You are viewing a plain text version of this content. The canonical link for it is here.
Posted to solr-commits@lucene.apache.org by Apache Wiki <wi...@apache.org> on 2008/12/06 08:40:09 UTC

[Solr Wiki] Update of "DIHCustomTransformer" by NoblePaul

Dear Wiki user,

You have subscribed to a wiki page or wiki category on "Solr Wiki" for change notification.

The following page has been changed by NoblePaul:
http://wiki.apache.org/solr/DIHCustomTransformer

The comment on the change is:
Moved from DataImportHandler Page

New page:
= Writing Custom Transformers =
If you need any kind of custom processing before sending the row to Solr, you can write a transformer of your own. Let us take an example use-case. Suppose, you have a single-valued field named "artistName" in your schema which is of type="string" which you want to facet upon and therefore no index-time analysis should be done on this field. The value can contain multiple words like "Celine Dion" but there's a problem, your data contains extra leading and trailing whitespace which you want to remove. The !WhitespaceAnalyzer in Solr can't be applied since you don't want to tokenize the data into multiple tokens. A solution is to write a !TrimTransformer.

== A Simple TrimTransformer ==
{{{
package foo;
public class TrimTransformer	{
	public Object transformRow(Map<String, Object> row)	{
		String artist = row.get("artist");
		if (artist != null)		
			row.put("ar", artist.trim());

		return row;
	}
}
}}}
No need to extend any class. Just write any class which has a method named transformRow with the above signature and DataImportHandler will instantiate it and call the transformRow method using reflection. You will specify it in your data-config.xml as follows:
{{{
<entity name="artist" query="..." transformer="foo.TrimTransformer">
	<field column="artistName" />
</entity>
}}}

== A General TrimTransformer ==
Suppose you want to write a general !TrimTransformer without hardcoding the column on which it needs to operate.
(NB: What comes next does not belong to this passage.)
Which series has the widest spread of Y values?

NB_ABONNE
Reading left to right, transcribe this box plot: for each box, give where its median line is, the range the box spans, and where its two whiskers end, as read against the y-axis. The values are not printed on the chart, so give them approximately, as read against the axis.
Now we'd need to have a flag on the field in data-config.xml to indicate that the !TrimTransformer should apply itself on this field.
{{{
<entity name="artist" query="..." transformer="foo.TrimTransformer">
	<field column="artistName" trim="true" />
</entity>
}}}
Now you'll need to extend the [#transformer Transformer] abstract class and use the API methods in Context to get the list of fields in the entity and get attributes of the fields to detect if the flag is set.
{{{
package foo;
public class TrimTransformer extends Transformer	{

	public Map<String, Object> transformRow(Map<String, Object> row, Context context) {
		List<Map<String, String>> fields = context.getAllEntityFields();

		for (Map<String, String> field : fields) {
			// Check if this field has trim="true" specified in the data-config.xml
			String trim = field.get("trim");
			if ("true".equals(trim))	{
				// Apply trim on this field
				String columnName = field.get("column");
				// Get this field's value from the current row
				String value = row.get(columnName);
				// Trim and put the updated value back in the current row
				if (value != null)
					row.put(columnName, value.trim());
			}
		}

		return row;
	}

}
}}}
If the field is multi-valued, then the value returned is a List instead of a single object and would need to handl appropriately. You'll need to add the jar for !DataImportHandler to your project as a dependency to use the Transformer and Context abstract classes.